*** Opening Records supplied ***

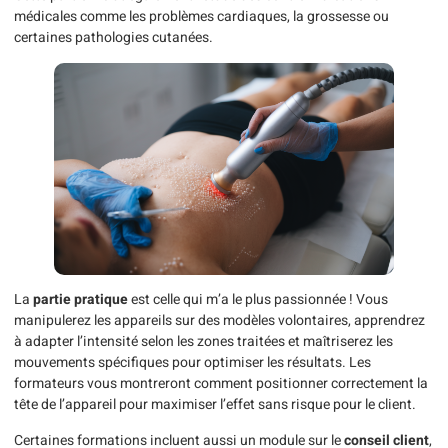
médicales comme les problèmes cardiaques, la grossesse ou
certaines pathologies cutanées.
La
partie pratique
est celle qui m’a le plus passionnée ! Vous
manipulerez les appareils sur des modèles volontaires, apprendrez
à adapter l’intensité selon les zones traitées et maîtriserez les
mouvements spécifiques pour optimiser les résultats. Les
formateurs vous montreront comment positionner correctement la
tête de l’appareil pour maximiser l’effet sans risque pour le client.
Certaines formations incluent aussi un module sur le
conseil client
,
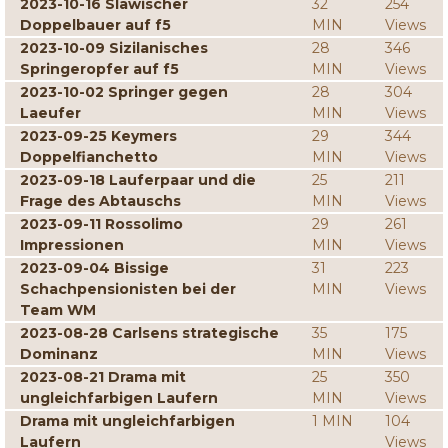
2023-10-16 Slawischer
32
254
Doppelbauer auf f5
MIN
Views
2023-10-09 Sizilanisches
28
346
Springeropfer auf f5
MIN
Views
2023-10-02 Springer gegen
28
304
Laeufer
MIN
Views
2023-09-25 Keymers
29
344
Doppelfianchetto
MIN
Views
2023-09-18 Lauferpaar und die
25
211
Frage des Abtauschs
MIN
Views
2023-09-11 Rossolimo
29
261
Impressionen
MIN
Views
2023-09-04 Bissige
31
223
Schachpensionisten bei der
MIN
Views
Team WM
2023-08-28 Carlsens strategische
35
175
Dominanz
MIN
Views
2023-08-21 Drama mit
25
350
ungleichfarbigen Laufern
MIN
Views
Drama mit ungleichfarbigen
1 MIN
104
Laufern
Views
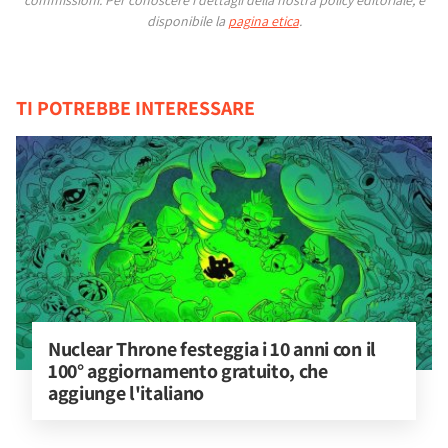
disponibile la
pagina etica
.
TI POTREBBE INTERESSARE
Nuclear Throne festeggia i 10 anni con il 
100° aggiornamento gratuito, che 
aggiunge l'italiano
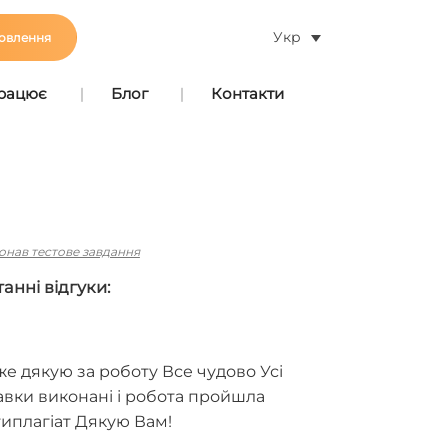
Укр
овлення
працює
Блог
Контакти
онав тестове завдання
анні відгуки:
е дякую за роботу Все чудово Усі
авки виконані і робота пройшла
типлагіат Дякую Вам!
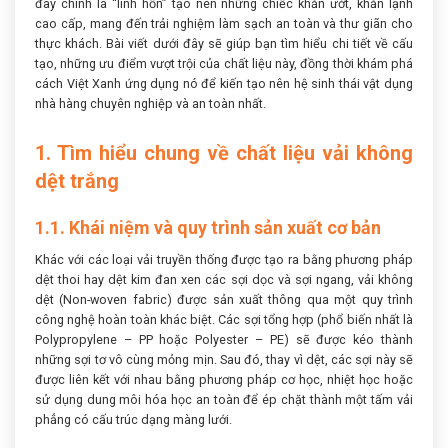
đây chính là “linh hồn” tạo nên những chiếc khăn ướt, khăn lạnh
cao cấp, mang đến trải nghiệm làm sạch an toàn và thư giãn cho
thực khách. Bài viết dưới đây sẽ giúp bạn tìm hiểu chi tiết về cấu
tạo, những ưu điểm vượt trội của chất liệu này, đồng thời khám phá
cách Việt Xanh ứng dụng nó để kiến tạo nên hệ sinh thái vật dụng
nhà hàng chuyên nghiệp và an toàn nhất.
1. Tìm hiểu chung về chất liệu vải không
dệt trắng
1.1. Khái niệm và quy trình sản xuất cơ bản
Khác với các loại vải truyền thống được tạo ra bằng phương pháp
dệt thoi hay dệt kim đan xen các sợi dọc và sợi ngang, vải không
dệt (Non-woven fabric) được sản xuất thông qua một quy trình
công nghệ hoàn toàn khác biệt. Các sợi tổng hợp (phổ biến nhất là
Polypropylene – PP hoặc Polyester – PE) sẽ được kéo thành
những sợi tơ vô cùng mỏng mịn. Sau đó, thay vì dệt, các sợi này sẽ
được liên kết với nhau bằng phương pháp cơ học, nhiệt học hoặc
sử dụng dung môi hóa học an toàn để ép chặt thành một tấm vải
phẳng có cấu trúc dạng màng lưới.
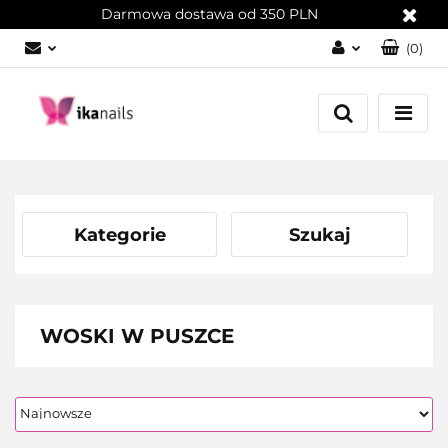
Darmowa dostawa od 350 PLN
(
0
)
Zaloguj się
Załóż konto
Dodaj zgłoszenie
Zgody cookies
Kategorie
Szukaj
WOSKI W PUSZCE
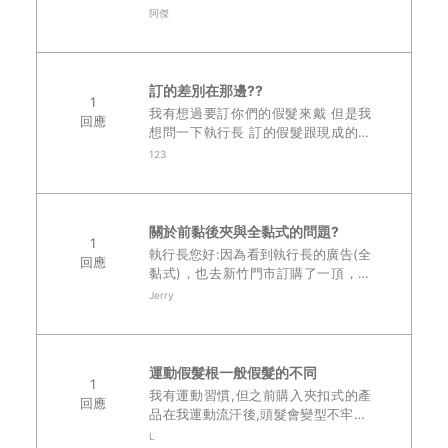
很夠 那是否可以訂製髮片只遮髮旋 然
阿傑
後面積較小了話價格會較便宜嗎? ..
訂的差別在那邊??
1
我有想過要訂你們的假髮來戴 但是我
回應
想問一下執行長 訂的假髮跟現成的到
底是差在那邊?價錢嗎? 如果說訂的比
123
較貴是不是我可以買你們現成的 你們
有現成的嗎? 價錢大概都是多少錢?..
關於前黏後夾與全黏式的問題?
1
執行長您好:因為看到執行長的廣告(全
回應
黏式)，也去新竹門市訂購了一頂，原
本也想要選購全黏式的(因為比較看不
Jerry
出來是假髮與可運動&游泳)，但是因為
只有前額髮量稀少與前額髮線過高，門
市小姐則建..
運動假髮根一般假髮的不同
1
我有運動習慣,但之前購入夾扣式的產
回應
品在我運動流汗後,頭髮會變型不牢固,
那我是否可以請門市小姐幫我把夾扣改
L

*** Closing Records supplied ***

Your answer must be the lines from the one holding "Doppelfianchetto" through the final line of the records above, exactly as written and without any pictures.

→ Answer area
Doppelfianchetto
MIN
Views
2023-09-18 Lauferpaar und die
25
211
Frage des Abtauschs
MIN
Views
2023-09-11 Rossolimo
29
261
Impressionen
MIN
Views
2023-09-04 Bissige
31
223
Schachpensionisten bei der
MIN
Views
Team WM
2023-08-28 Carlsens strategische
35
175
Dominanz
MIN
Views
2023-08-21 Drama mit
25
350
ungleichfarbigen Laufern
MIN
Views
Drama mit ungleichfarbigen
1 MIN
104
Laufern
Views
disponibile la
pagina etica
.
TI POTREBBE INTERESSARE
Nuclear Throne festeggia i 10 anni con il 
100° aggiornamento gratuito, che 
aggiunge l'italiano
Укр
овлення
працює
Блог
Контакти
онав тестове завдання
анні відгуки:
е дякую за роботу Все чудово Усі
авки виконані і робота пройшла
типлагіат Дякую Вам!
đây chính là “linh hồn” tạo nên những chiếc khăn ướt, khăn lạnh
cao cấp, mang đến trải nghiệm làm sạch an toàn và thư giãn cho
thực khách. Bài viết dưới đây sẽ giúp bạn tìm hiểu chi tiết về cấu
tạo, những ưu điểm vượt trội của chất liệu này, đồng thời khám phá
cách Việt Xanh ứng dụng nó để kiến tạo nên hệ sinh thái vật dụng
nhà hàng chuyên nghiệp và an toàn nhất.
1. Tìm hiểu chung về chất liệu vải không
dệt trắng
1.1. Khái niệm và quy trình sản xuất cơ bản
Khác với các loại vải truyền thống được tạo ra bằng phương pháp
dệt thoi hay dệt kim đan xen các sợi dọc và sợi ngang, vải không
dệt (Non-woven fabric) được sản xuất thông qua một quy trình
công nghệ hoàn toàn khác biệt. Các sợi tổng hợp (phổ biến nhất là
Polypropylene – PP hoặc Polyester – PE) sẽ được kéo thành
những sợi tơ vô cùng mỏng mịn. Sau đó, thay vì dệt, các sợi này sẽ
được liên kết với nhau bằng phương pháp cơ học, nhiệt học hoặc
sử dụng dung môi hóa học an toàn để ép chặt thành một tấm vải
phẳng có cấu trúc dạng màng lưới.
Darmowa dostawa od 350 PLN
(
0
)
Zaloguj się
Załóż konto
Dodaj zgłoszenie
Zgody cookies
Kategorie
Szukaj
WOSKI W PUSZCE
很夠 那是否可以訂製髮片只遮髮旋 然
阿傑
後面積較小了話價格會較便宜嗎? ..
訂的差別在那邊??
1
我有想過要訂你們的假髮來戴 但是我
回應
想問一下執行長 訂的假髮跟現成的到
底是差在那邊?價錢嗎? 如果說訂的比
123
較貴是不是我可以買你們現成的 你們
有現成的嗎? 價錢大概都是多少錢?..
關於前黏後夾與全黏式的問題?
1
執行長您好:因為看到執行長的廣告(全
回應
黏式)，也去新竹門市訂購了一頂，原
本也想要選購全黏式的(因為比較看不
Jerry
出來是假髮與可運動&游泳)，但是因為
只有前額髮量稀少與前額髮線過高，門
市小姐則建..
運動假髮根一般假髮的不同
1
我有運動習慣,但之前購入夾扣式的產
回應
品在我運動流汗後,頭髮會變型不牢固,
那我是否可以請門市小姐幫我把夾扣改
L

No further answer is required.